Mechanics’ lien laws give those who supply labor or material to the construction of a building a lien against the building if they are left unpaid. Historians have often described these statutes, which had spread throughout the United States by the mid-nineteenth century, as an early form of labor legislation. This Article shows how, in Pennsylvania at least, that description is simply wrong. In the nineteenth century, the Pennsylvania Supreme Court construed the state’s mechanics’ lien laws as providing protection to unpaid contractors and suppliers, but it repeatedly refused to read the legislation as giving any remedy to the unpaid wageworker.
This Article also explores why the court refused to extend mechanics’ liens to wageworkers. After considering various possible explanations, the Article concludes that class bias provides the most plausible explanation.
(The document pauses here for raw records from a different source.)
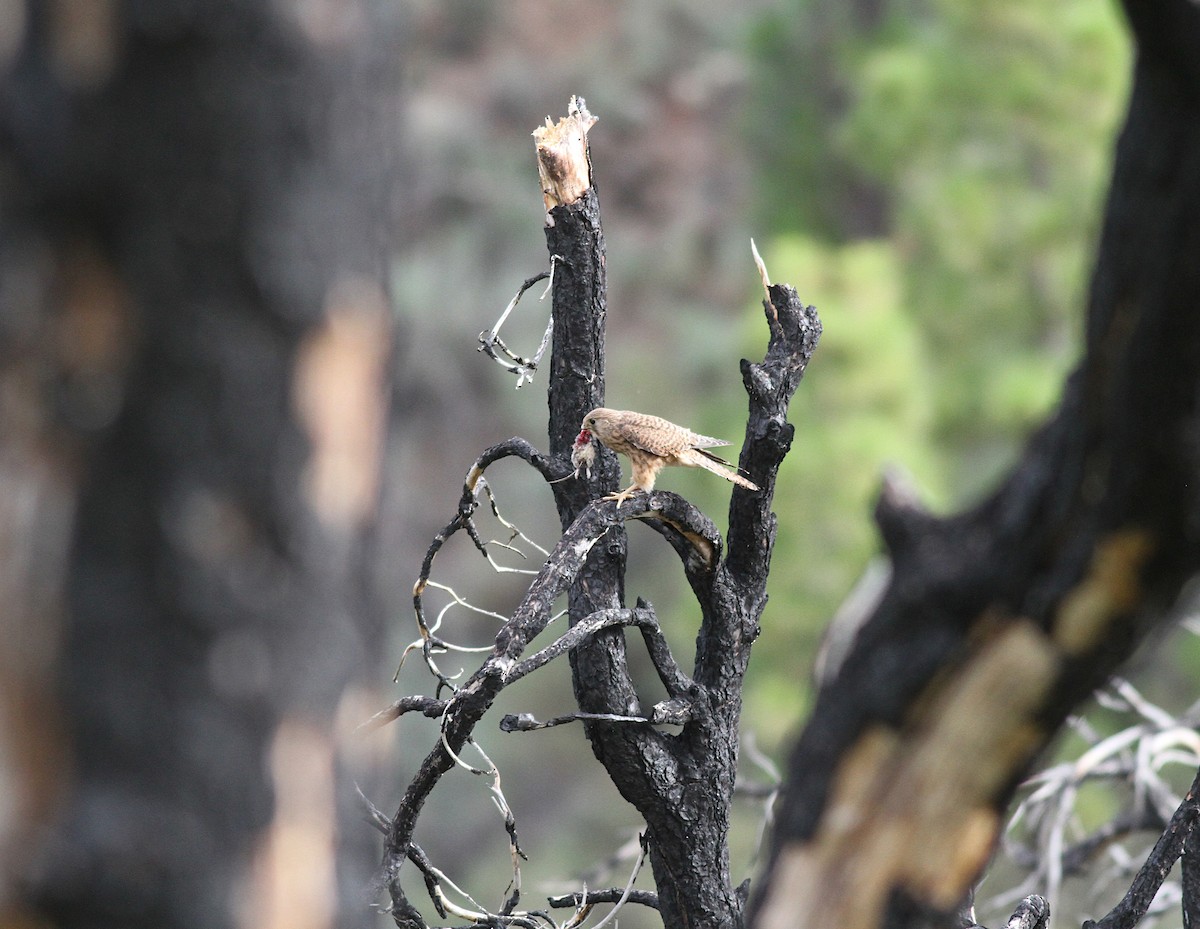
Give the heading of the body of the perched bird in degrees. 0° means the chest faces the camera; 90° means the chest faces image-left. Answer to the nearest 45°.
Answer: approximately 90°
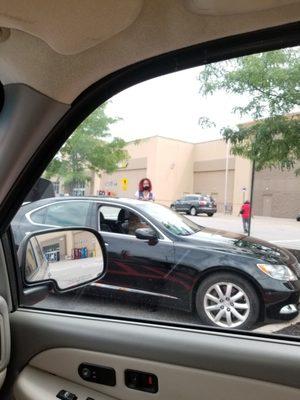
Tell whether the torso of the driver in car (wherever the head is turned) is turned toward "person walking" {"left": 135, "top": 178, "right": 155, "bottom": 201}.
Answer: no

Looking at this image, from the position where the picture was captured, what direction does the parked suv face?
facing away from the viewer and to the left of the viewer

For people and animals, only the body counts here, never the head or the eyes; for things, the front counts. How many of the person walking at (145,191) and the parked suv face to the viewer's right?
0

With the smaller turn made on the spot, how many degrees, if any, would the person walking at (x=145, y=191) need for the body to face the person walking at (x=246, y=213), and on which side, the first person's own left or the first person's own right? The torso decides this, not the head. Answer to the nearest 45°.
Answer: approximately 135° to the first person's own left

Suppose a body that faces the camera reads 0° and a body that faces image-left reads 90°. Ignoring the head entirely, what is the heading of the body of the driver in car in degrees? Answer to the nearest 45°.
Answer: approximately 270°

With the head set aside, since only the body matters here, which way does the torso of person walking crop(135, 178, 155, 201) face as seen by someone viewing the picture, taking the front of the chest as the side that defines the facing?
toward the camera

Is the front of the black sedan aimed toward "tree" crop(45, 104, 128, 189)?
no

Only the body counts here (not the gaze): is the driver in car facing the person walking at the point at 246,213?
no

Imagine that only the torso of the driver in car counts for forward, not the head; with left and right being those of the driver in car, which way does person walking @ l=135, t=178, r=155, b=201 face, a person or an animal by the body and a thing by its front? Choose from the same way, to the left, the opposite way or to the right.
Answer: to the right

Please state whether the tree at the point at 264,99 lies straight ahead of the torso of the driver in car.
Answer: no

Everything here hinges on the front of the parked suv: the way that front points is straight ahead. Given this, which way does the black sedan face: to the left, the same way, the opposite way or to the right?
the opposite way
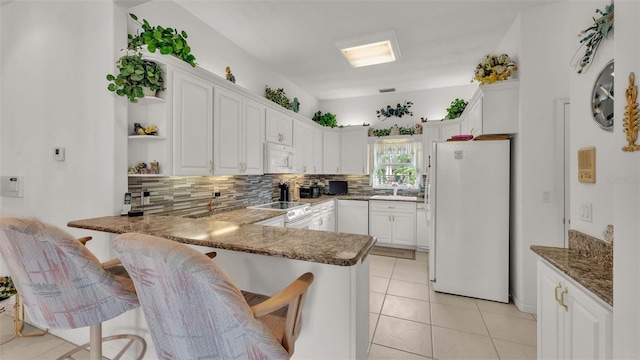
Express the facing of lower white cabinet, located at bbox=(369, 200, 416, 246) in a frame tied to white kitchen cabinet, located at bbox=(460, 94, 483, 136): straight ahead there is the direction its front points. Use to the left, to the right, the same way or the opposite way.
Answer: to the left

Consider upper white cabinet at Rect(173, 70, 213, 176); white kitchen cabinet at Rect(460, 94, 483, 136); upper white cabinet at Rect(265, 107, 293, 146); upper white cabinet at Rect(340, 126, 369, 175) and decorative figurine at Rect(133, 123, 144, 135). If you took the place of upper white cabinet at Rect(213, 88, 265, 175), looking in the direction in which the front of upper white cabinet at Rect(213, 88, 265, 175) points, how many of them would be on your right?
2

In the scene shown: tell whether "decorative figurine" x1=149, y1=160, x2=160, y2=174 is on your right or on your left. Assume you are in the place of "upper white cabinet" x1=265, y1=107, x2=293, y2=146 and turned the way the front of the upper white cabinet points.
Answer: on your right

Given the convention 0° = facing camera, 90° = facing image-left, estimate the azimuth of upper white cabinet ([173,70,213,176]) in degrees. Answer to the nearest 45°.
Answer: approximately 315°

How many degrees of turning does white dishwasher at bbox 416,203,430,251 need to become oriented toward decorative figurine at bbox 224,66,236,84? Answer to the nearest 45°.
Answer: approximately 45° to its right

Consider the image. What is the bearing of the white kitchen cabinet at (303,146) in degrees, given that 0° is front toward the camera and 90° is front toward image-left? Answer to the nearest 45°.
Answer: approximately 315°

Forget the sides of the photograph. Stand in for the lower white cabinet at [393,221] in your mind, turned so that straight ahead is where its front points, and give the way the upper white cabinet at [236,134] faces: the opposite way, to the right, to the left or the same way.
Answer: to the left

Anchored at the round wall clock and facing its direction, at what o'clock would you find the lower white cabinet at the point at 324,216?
The lower white cabinet is roughly at 2 o'clock from the round wall clock.

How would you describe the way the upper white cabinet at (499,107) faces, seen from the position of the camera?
facing to the left of the viewer

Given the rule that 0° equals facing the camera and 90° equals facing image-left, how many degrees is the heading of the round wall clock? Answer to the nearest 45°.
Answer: approximately 45°
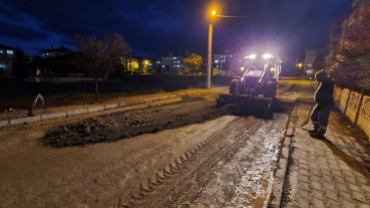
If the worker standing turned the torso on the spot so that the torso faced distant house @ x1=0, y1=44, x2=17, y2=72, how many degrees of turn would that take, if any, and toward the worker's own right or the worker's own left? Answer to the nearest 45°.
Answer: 0° — they already face it

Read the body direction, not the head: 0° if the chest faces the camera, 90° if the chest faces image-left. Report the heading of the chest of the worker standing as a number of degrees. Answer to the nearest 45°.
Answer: approximately 90°

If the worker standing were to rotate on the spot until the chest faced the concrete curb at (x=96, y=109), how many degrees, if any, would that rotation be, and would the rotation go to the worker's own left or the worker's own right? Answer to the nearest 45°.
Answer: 0° — they already face it

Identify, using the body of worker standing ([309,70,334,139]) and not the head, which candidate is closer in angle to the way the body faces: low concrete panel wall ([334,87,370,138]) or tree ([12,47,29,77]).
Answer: the tree

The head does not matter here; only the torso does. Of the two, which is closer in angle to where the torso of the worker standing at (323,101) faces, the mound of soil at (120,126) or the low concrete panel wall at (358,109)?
the mound of soil

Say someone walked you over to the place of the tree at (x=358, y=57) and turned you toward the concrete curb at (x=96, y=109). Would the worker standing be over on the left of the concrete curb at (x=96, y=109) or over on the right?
left

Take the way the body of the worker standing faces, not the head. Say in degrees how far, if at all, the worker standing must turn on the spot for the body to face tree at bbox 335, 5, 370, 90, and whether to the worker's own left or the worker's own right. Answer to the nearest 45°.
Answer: approximately 90° to the worker's own right

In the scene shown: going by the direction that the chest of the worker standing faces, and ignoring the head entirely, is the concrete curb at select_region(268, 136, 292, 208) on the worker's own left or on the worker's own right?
on the worker's own left

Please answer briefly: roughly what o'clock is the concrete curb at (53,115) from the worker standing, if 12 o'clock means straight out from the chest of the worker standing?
The concrete curb is roughly at 11 o'clock from the worker standing.
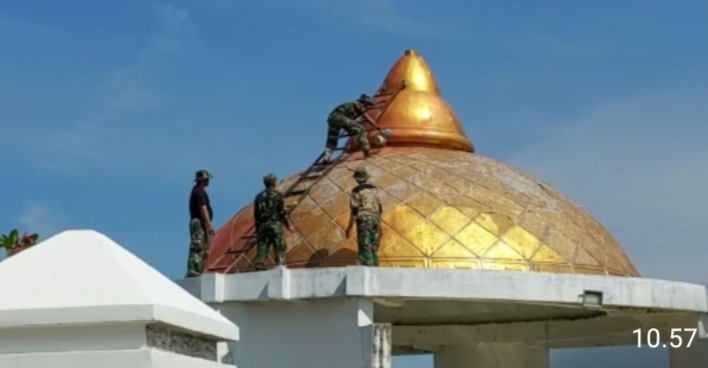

Legal historians have noted various contexts in which class bias led nineteenth-century courts to deny recoveries to workers. The Pennsylvania Supreme Court’s construction of the state’s mechanics’ lien legislation provides another example.
The early judicial construction of mechanics’ liens is not just a matter of historical interest. Pennsylvania’s high court has recently relied on its nineteenth-century precedents in construing mechanics’ lien laws. These historical decisions thus continue to shape the law and deprive workers on building projects of a means of collecting compensation they have earned.